As part of these changes, the CIA will aim to exploit advances in computing technology and communications via what’s known as the Directorate of Digital Innovation, which will have a wide-reaching mandate that includes cyber-espionage and ensuring the security and integrity of the CIA’s email communications.
It’s a smart move. The way America’s intelligence agencies are structured is, frankly, a relic of the Cold War. Though the CIA throughout its history has more often than not been a follower and not a leader in the shadowy world of foreign intelligence, this latest effort to catch up to current events is a welcome sign.
When you think of the CIA, what do you envision? I’m willing to bet you imagine an agent working in a foreign country, spying on people suspected of doing harm or intending to harm the United States. You can forgive yourself for thinking that after indulging in so many spy movies. In reality, it’s cyber-related threats aimed at the U.S. that is our biggest concern.
Alarmingly, up until last March the CIA did not have a department focused on computer technology and communications. They left that responsibility to the National Security Agency. Upon realizing what a huge mistake that was, the aforementioned internal shuffle at the CIA commenced.
Having worked in the U.S. Air Force Security Service in years past, I can attest to the fact that the intelligence world is a very stove-piped environment. The only time data is shared across agencies is when someone on high like the president orders departments to do so.
With all that said, human intelligence, or HUMINT as it’s known in the secret services world, has been a concern since the end of the Cold War. Lest we forget, the CIA was founded in 1947 to oppose the Soviet Union and it was very effective doing so for nearly 40 years.

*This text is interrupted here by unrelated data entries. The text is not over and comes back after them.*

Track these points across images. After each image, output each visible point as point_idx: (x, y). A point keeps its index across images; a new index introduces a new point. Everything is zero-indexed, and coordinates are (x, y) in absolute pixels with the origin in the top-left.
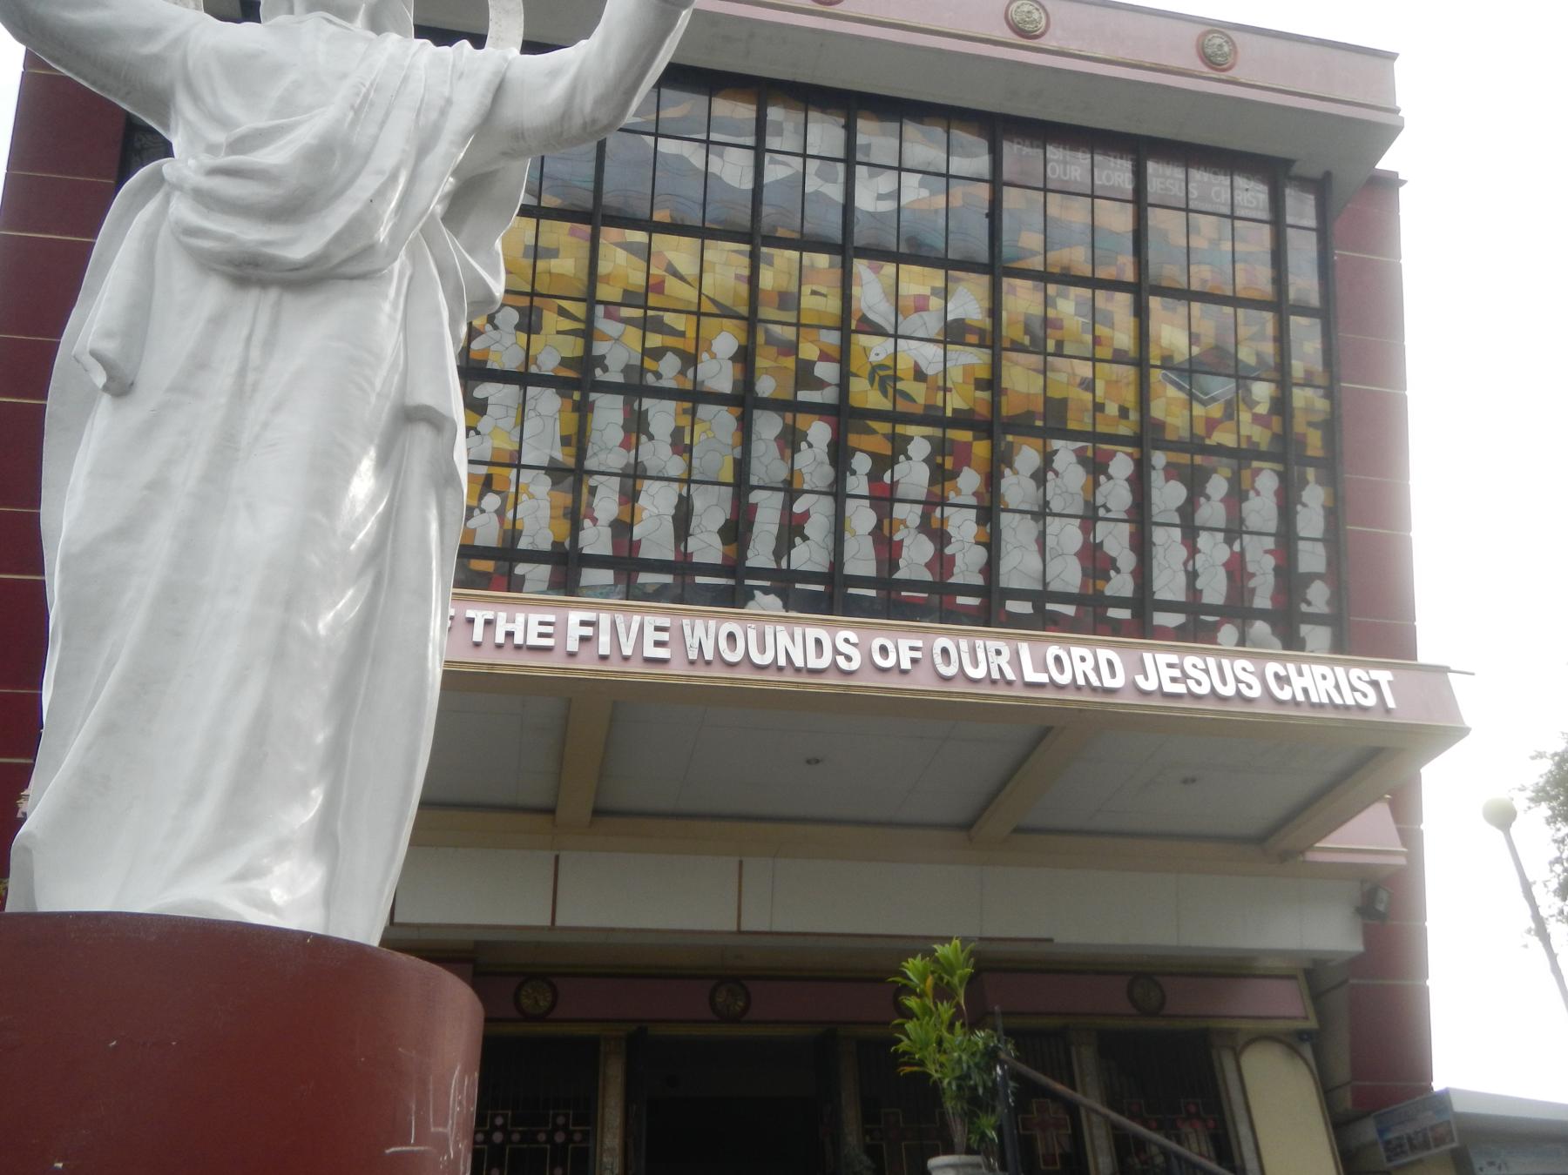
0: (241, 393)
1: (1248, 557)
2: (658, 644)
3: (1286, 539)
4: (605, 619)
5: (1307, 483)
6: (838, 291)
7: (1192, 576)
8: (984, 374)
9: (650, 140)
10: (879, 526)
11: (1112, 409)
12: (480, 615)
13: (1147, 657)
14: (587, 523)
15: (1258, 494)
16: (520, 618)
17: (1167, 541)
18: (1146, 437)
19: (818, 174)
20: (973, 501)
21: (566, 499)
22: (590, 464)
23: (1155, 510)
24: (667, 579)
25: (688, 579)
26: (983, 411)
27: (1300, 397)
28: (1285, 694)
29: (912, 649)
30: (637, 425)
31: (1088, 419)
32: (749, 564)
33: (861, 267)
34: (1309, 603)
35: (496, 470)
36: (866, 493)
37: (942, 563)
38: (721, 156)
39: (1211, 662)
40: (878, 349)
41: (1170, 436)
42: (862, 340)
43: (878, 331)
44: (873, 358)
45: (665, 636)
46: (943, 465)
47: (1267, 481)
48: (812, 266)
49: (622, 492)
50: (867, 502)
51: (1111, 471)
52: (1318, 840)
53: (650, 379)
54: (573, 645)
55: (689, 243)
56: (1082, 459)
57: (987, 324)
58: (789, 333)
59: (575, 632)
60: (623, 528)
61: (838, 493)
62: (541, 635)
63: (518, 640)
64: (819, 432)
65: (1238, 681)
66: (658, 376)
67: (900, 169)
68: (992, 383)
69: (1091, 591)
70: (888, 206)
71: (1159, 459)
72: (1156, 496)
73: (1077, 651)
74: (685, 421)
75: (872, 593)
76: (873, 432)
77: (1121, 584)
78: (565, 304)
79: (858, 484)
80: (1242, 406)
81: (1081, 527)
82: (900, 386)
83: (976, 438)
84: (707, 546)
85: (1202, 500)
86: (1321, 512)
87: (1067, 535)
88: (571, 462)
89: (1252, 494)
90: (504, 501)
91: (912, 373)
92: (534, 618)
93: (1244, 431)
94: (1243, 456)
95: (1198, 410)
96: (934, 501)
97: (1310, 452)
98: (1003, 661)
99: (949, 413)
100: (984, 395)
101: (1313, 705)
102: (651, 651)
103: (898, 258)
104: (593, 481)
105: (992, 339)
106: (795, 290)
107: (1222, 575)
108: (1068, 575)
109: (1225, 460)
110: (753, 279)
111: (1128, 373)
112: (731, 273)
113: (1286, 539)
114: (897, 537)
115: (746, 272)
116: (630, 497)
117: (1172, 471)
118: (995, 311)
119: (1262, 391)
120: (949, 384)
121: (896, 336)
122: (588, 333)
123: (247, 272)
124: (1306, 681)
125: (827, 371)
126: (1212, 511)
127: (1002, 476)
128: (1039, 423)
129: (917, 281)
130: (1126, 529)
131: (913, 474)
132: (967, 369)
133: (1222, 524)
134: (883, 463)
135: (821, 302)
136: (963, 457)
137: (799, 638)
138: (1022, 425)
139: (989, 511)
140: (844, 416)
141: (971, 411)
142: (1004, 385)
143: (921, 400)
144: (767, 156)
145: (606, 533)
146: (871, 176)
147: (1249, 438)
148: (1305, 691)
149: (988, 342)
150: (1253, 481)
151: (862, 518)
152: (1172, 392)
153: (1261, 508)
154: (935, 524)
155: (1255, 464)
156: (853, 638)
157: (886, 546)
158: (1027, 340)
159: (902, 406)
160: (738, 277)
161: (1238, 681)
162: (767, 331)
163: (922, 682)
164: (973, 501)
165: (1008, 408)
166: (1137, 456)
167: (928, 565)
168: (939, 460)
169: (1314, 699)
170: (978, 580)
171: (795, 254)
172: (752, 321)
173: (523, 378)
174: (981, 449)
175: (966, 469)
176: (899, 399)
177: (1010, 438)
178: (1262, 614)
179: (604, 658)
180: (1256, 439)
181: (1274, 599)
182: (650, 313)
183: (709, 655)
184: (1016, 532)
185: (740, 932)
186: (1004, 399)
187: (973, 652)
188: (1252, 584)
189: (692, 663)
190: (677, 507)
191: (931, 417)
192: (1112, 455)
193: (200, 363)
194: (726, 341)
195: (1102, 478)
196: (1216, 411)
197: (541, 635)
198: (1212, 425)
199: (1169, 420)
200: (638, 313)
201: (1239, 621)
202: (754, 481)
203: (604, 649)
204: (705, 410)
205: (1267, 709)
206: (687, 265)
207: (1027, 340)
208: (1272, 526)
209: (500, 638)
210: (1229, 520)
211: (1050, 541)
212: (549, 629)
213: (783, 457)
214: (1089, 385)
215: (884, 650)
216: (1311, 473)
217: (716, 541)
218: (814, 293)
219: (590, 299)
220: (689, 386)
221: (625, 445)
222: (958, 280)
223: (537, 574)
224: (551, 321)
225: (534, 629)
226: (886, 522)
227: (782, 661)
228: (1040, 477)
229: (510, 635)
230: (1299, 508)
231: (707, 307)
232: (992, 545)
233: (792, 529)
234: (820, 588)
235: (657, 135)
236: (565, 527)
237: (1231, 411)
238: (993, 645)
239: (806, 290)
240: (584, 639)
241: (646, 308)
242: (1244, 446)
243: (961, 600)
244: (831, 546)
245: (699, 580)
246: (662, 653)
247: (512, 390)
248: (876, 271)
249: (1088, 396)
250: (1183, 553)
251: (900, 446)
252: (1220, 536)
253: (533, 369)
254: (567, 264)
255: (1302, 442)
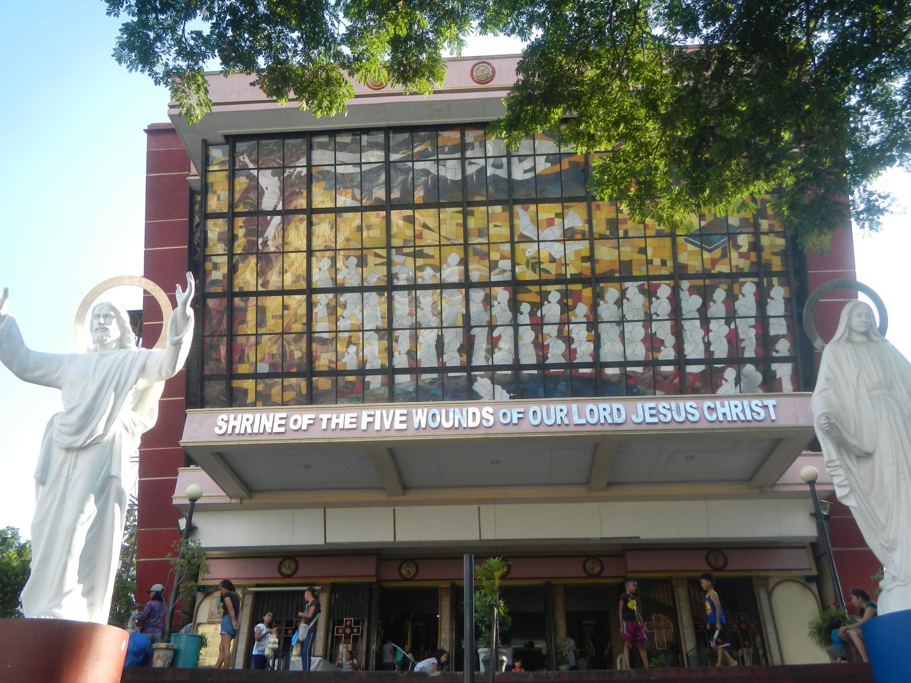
0: (67, 482)
1: (740, 331)
2: (401, 422)
3: (762, 320)
4: (378, 413)
5: (773, 286)
6: (508, 224)
7: (707, 345)
8: (586, 253)
9: (410, 164)
10: (537, 337)
11: (657, 262)
12: (325, 417)
13: (639, 405)
14: (396, 354)
15: (744, 296)
16: (342, 416)
17: (693, 330)
18: (679, 273)
19: (494, 166)
20: (585, 320)
21: (385, 343)
22: (395, 325)
23: (684, 312)
24: (435, 376)
25: (445, 375)
26: (588, 273)
27: (765, 240)
28: (714, 418)
29: (518, 413)
30: (416, 303)
31: (644, 269)
32: (473, 364)
33: (518, 209)
34: (777, 352)
35: (352, 334)
36: (529, 322)
37: (571, 353)
38: (444, 166)
39: (673, 405)
40: (530, 250)
41: (691, 271)
42: (520, 247)
43: (529, 240)
44: (527, 254)
45: (404, 418)
46: (566, 304)
47: (749, 288)
48: (494, 213)
49: (411, 338)
50: (529, 327)
51: (658, 295)
52: (778, 479)
53: (420, 281)
54: (364, 427)
55: (433, 211)
56: (641, 290)
57: (586, 228)
58: (485, 248)
59: (365, 419)
60: (412, 354)
61: (515, 325)
62: (351, 423)
63: (341, 426)
64: (502, 295)
65: (687, 412)
66: (424, 280)
67: (535, 155)
68: (590, 258)
69: (651, 359)
70: (530, 175)
71: (685, 284)
72: (684, 304)
73: (602, 406)
74: (437, 298)
75: (535, 372)
76: (530, 291)
77: (667, 353)
78: (378, 251)
79: (524, 319)
80: (732, 249)
81: (644, 326)
82: (542, 266)
83: (583, 288)
84: (453, 358)
85: (711, 303)
86: (783, 301)
87: (636, 331)
88: (386, 326)
89: (740, 296)
90: (358, 349)
91: (548, 259)
92: (348, 415)
93: (734, 263)
94: (735, 276)
95: (706, 255)
96: (564, 322)
97: (774, 269)
98: (563, 414)
99: (569, 277)
100: (588, 264)
101: (729, 422)
102: (398, 426)
103: (537, 201)
104: (397, 333)
105: (590, 237)
106: (485, 225)
107: (725, 341)
108: (638, 351)
109: (723, 280)
110: (465, 224)
111: (668, 241)
112: (454, 222)
113: (762, 320)
114: (545, 343)
115: (461, 221)
116: (415, 339)
117: (692, 290)
118: (589, 221)
119: (744, 240)
120: (568, 262)
121: (539, 241)
122: (389, 264)
123: (68, 449)
124: (726, 410)
125: (506, 264)
126: (717, 308)
127: (598, 305)
128: (617, 275)
129: (547, 211)
130: (668, 324)
131: (552, 310)
132: (577, 252)
133: (723, 314)
134: (536, 306)
135: (500, 231)
136: (578, 297)
137: (465, 412)
138: (608, 278)
139: (593, 323)
140: (515, 285)
141: (580, 273)
142: (597, 256)
143: (553, 272)
144: (467, 162)
145: (405, 357)
146: (520, 161)
147: (737, 266)
148: (724, 414)
149: (587, 237)
150: (741, 289)
151: (527, 335)
152: (690, 247)
153: (747, 303)
154: (565, 334)
155: (741, 280)
156: (491, 410)
157: (540, 347)
158: (608, 233)
159: (545, 276)
160: (457, 225)
161: (687, 412)
162: (474, 250)
163: (525, 429)
164: (585, 320)
165: (600, 269)
166: (672, 284)
167: (563, 355)
168: (565, 301)
169: (729, 418)
170: (590, 360)
171: (484, 208)
172: (466, 245)
173: (361, 289)
174: (587, 292)
175: (579, 304)
176: (542, 273)
177: (602, 285)
178: (750, 361)
179: (378, 431)
180: (741, 266)
181: (756, 351)
182: (417, 249)
183: (423, 425)
184: (609, 333)
185: (481, 540)
186: (597, 266)
187: (548, 411)
188: (743, 345)
189: (417, 429)
190: (437, 341)
191: (560, 280)
192: (659, 285)
193: (59, 475)
194: (454, 257)
195: (654, 299)
196: (718, 253)
197: (351, 423)
198: (714, 262)
199: (690, 263)
200: (412, 250)
201: (736, 366)
202: (473, 324)
203: (377, 426)
204: (447, 293)
205: (703, 425)
206: (432, 223)
207: (608, 233)
208: (753, 313)
209: (333, 427)
210: (727, 312)
211: (627, 335)
212: (354, 420)
213: (486, 310)
214: (643, 251)
215: (505, 414)
216: (775, 281)
217: (457, 355)
218: (495, 226)
219: (389, 247)
220: (438, 282)
221: (410, 314)
222: (569, 207)
223: (375, 382)
224: (371, 260)
225: (348, 420)
226: (540, 336)
227: (457, 425)
228: (619, 303)
229: (337, 424)
230: (769, 300)
231: (444, 242)
232: (597, 342)
233: (493, 343)
234: (510, 372)
235: (413, 161)
236: (386, 355)
237: (725, 255)
238: (559, 407)
239: (491, 225)
240: (368, 423)
241: (415, 246)
242: (734, 270)
243: (581, 371)
244: (513, 350)
245: (450, 375)
246: (404, 426)
247: (358, 295)
248: (526, 209)
249: (644, 257)
250: (702, 332)
251: (544, 296)
252: (723, 321)
253: (365, 284)
254: (375, 234)
255: (769, 264)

Nowadays, our national security focus is on the Middle East and Asia, regions where the CIA have few developed assets. Safe to say its clandestine service is going to have to be built up to complement its digital espionage wing. Though “boots on the ground” are important, it’s digital intelligence that has become the No. 1 source for gathering data and for thwarting potential threats lobbed at the U.S. and Americans worldwide.
CIA Director John Brennan said he doesn’t want the CIA to end up like Kodak. I think that analogy is rather telling. Most people don’t realize Kodak invented digital photo and video technology. The mistake Kodak made was it didn’t do anything with the technologies it invented. Other companies leap-frogged them and the rest is history.
Fortunately, the CIA recognized the error of its ways and is now making the right moves to do as it must to keep our country safe. I applaud these changes.